Bestaande initiatieven richten zich veelal op (persoonlijk) leiderschap en/of ondersteuning van de dagelijkse werkpraktijk. Het belangrijkste verschil is dat de Maarten Maartens leergang echt gaat over opleiden. Deze leergang wil zakelijke talenten klaarstomen en laten doorstromen naar de top.
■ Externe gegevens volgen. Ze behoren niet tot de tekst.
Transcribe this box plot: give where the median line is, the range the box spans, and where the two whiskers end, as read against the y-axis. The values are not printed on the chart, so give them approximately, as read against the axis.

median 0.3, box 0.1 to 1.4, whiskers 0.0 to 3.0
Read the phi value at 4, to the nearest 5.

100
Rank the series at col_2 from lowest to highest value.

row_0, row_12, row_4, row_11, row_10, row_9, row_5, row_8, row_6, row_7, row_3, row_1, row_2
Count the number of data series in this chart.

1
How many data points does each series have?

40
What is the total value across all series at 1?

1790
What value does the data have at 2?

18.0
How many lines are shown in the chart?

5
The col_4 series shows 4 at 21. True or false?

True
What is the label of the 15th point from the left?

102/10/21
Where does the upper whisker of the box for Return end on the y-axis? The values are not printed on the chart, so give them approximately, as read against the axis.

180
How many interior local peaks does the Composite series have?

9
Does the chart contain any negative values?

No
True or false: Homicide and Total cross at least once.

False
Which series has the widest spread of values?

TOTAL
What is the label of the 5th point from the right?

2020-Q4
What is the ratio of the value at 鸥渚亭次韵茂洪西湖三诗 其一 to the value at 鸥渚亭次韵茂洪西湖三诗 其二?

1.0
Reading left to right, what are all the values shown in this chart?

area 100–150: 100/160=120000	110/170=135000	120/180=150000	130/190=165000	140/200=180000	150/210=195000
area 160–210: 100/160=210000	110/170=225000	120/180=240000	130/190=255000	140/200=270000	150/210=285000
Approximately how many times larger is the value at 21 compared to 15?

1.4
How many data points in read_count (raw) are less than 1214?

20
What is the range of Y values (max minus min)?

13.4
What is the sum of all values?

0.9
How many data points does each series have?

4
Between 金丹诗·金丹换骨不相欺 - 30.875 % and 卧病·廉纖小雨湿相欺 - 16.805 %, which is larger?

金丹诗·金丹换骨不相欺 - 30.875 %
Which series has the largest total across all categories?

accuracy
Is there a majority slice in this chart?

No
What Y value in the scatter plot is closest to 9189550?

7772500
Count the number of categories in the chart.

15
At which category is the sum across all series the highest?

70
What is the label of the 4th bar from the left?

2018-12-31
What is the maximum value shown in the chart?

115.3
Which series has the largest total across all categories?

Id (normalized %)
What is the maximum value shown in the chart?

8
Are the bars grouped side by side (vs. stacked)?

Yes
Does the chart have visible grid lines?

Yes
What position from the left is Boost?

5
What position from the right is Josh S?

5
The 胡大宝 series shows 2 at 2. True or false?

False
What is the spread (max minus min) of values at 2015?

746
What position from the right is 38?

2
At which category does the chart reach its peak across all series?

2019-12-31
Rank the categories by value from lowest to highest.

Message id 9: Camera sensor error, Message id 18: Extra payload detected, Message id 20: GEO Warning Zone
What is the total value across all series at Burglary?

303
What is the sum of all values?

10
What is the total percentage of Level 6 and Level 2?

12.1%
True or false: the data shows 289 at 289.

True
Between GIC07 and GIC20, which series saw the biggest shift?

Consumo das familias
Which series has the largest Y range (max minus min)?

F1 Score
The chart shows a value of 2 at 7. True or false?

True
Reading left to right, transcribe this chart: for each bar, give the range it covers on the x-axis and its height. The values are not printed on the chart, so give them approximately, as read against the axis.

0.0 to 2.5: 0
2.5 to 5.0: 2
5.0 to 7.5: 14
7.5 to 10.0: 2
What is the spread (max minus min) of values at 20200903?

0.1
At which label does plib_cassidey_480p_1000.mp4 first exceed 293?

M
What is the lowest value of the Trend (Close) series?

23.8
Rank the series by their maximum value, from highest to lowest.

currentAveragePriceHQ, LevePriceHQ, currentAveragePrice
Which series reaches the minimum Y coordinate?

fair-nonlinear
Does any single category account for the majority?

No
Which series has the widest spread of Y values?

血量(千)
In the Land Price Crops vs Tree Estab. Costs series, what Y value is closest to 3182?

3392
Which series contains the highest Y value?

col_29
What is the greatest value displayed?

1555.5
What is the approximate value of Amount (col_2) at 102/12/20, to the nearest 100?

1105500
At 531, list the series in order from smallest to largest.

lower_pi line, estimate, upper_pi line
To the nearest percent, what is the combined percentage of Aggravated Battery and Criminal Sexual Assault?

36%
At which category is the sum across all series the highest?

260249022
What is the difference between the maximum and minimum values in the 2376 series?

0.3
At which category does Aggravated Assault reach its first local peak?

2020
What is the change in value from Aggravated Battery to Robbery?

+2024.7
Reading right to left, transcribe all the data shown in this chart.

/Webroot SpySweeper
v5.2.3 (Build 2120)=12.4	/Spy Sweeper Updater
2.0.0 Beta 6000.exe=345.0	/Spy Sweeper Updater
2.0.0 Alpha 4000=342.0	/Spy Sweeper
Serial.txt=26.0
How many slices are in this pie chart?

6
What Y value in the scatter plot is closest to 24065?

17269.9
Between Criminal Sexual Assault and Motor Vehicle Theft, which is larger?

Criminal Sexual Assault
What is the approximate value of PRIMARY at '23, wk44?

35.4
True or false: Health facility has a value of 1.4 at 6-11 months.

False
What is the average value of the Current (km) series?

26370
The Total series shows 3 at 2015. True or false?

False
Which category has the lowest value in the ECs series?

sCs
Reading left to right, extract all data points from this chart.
Een dergelijk opleiding is uniek in Nederland
De leergang onderscheidt zich op de volgende elementen:
•Verdieping van zakelijk leiden en ondernemerschap, minder gericht op algemeen leiderschap
•Ontwerp door de sector en opleidingsexpert(s) samen
•Smaller en dus specifieker profiel dan ‘leiderschapsopleidingen’ in de culturele sector
•SBI als stevige partner met groot netwerk in het bedrijfsleven.
•Lange looptijd, continuïteit van leren
•Incorporatie van leerstof door actief experimenteren en in de praktijk brengen
•Leren van en met andere domeinen
•Instapniveau ‘post-emerging’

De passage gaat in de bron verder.